Opponents fear that it is a straight line to a government-run health system, putting private insurers out of business. Government historically has not been a fair business partner, and many experts believe the government plan quickly would become the only option available to the great majority of Americans.

So why don't proponents back away from something so fraught with controversy? Because both sides understand that it is the pivot point over how our health sector develops over the next several decades.
Rep. Janice Schakowsky, D-Ill., gave a speech last week in which she recounted a conversation with a health insurer worried about the public plan.

Schakowsky said insurers are right to fear that a public plan option will put the private insurance industry out of business and lead to single-payer.

"My single-payer friends," she told her colleagues on the House floor, "he was right! The man was right." While there may be initial assurances that the plans would operate on a level playing field, the government inevitably will use its regulatory, pricing and taxing authority to favor its plan.

Congress would give the government plan the power to dictate prices so it can artificially underprice private plans and drive them out of this one-sided "marketplace." Many people then would be left with little or no choice, as employers would drop their current coverage and send their workers into the public plan.

Research by a respected economic consulting company, The Lewin Group, shows that as many as 119 million Americans would lose or be switched out of private health coverage if a public plan were created.
This massive crowding out of private health insurance would undermine the employment-based coverage that most Americans under age 65 have today.

This violates a pledge repeatedly made by President Obama during the campaign saying, "If you've got health care already, and probably the majority of you do, then you can keep your plan if you are satisfied with it. You can keep your choice of doctor."

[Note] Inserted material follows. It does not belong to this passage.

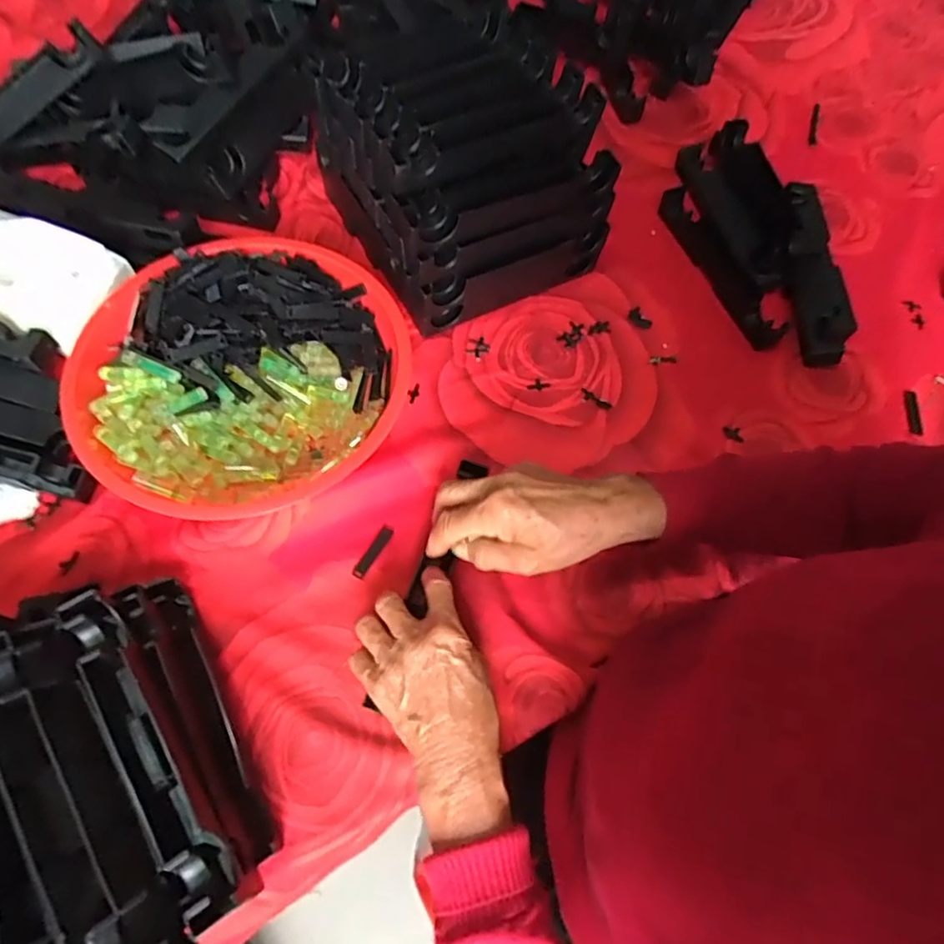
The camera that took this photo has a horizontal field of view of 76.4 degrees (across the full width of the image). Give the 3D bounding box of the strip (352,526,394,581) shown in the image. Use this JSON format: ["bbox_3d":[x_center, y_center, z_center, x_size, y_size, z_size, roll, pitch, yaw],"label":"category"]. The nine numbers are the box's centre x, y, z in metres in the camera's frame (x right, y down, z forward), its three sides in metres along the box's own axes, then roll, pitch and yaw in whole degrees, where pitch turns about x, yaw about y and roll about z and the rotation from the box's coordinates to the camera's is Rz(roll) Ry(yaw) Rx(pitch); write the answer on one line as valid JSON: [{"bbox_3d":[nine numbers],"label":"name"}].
[{"bbox_3d":[-0.077,0.063,0.469,0.009,0.004,0.045,27,66,10],"label":"strip"}]

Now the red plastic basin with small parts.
[{"bbox_3d":[-0.179,-0.074,0.478,0.217,0.073,0.243,38,68,15],"label":"red plastic basin with small parts"}]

Once private plans have been driven out of the market, people will realize that the government plan will not be able to sustain the quality and quantity of benefits they were promised. Government instead will begin to ration care and services, driving out innovation, competition and patient-centered quality.

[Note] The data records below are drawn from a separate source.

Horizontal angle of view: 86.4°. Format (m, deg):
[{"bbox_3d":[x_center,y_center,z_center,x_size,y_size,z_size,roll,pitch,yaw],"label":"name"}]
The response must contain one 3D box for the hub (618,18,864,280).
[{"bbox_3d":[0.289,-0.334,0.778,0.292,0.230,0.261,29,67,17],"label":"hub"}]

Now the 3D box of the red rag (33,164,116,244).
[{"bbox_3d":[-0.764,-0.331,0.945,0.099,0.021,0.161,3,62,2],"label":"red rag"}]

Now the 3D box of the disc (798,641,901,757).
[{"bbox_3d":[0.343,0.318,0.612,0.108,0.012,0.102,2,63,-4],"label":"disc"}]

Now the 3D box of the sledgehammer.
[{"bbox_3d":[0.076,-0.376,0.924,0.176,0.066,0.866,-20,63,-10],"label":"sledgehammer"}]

Labor unions are spending millions of dollars in advertising to get a public plan enacted, seeing this as a rich source of new, government-funded jobs.

Yet research shows 82 percent of Americans rate the health care they receive as good to excellent and don't want major change.

There are serious problems of cost, value and access throughout our health sector, and it is vital to address them.

But any health-reform proposal to change what needs fixing also must preserve the freedom, innovation and quality of American medical care that people value.

Like a good physician, politicians must take care to first, do no harm.

Grace-Marie Turner is president and founder of the Galen Institute.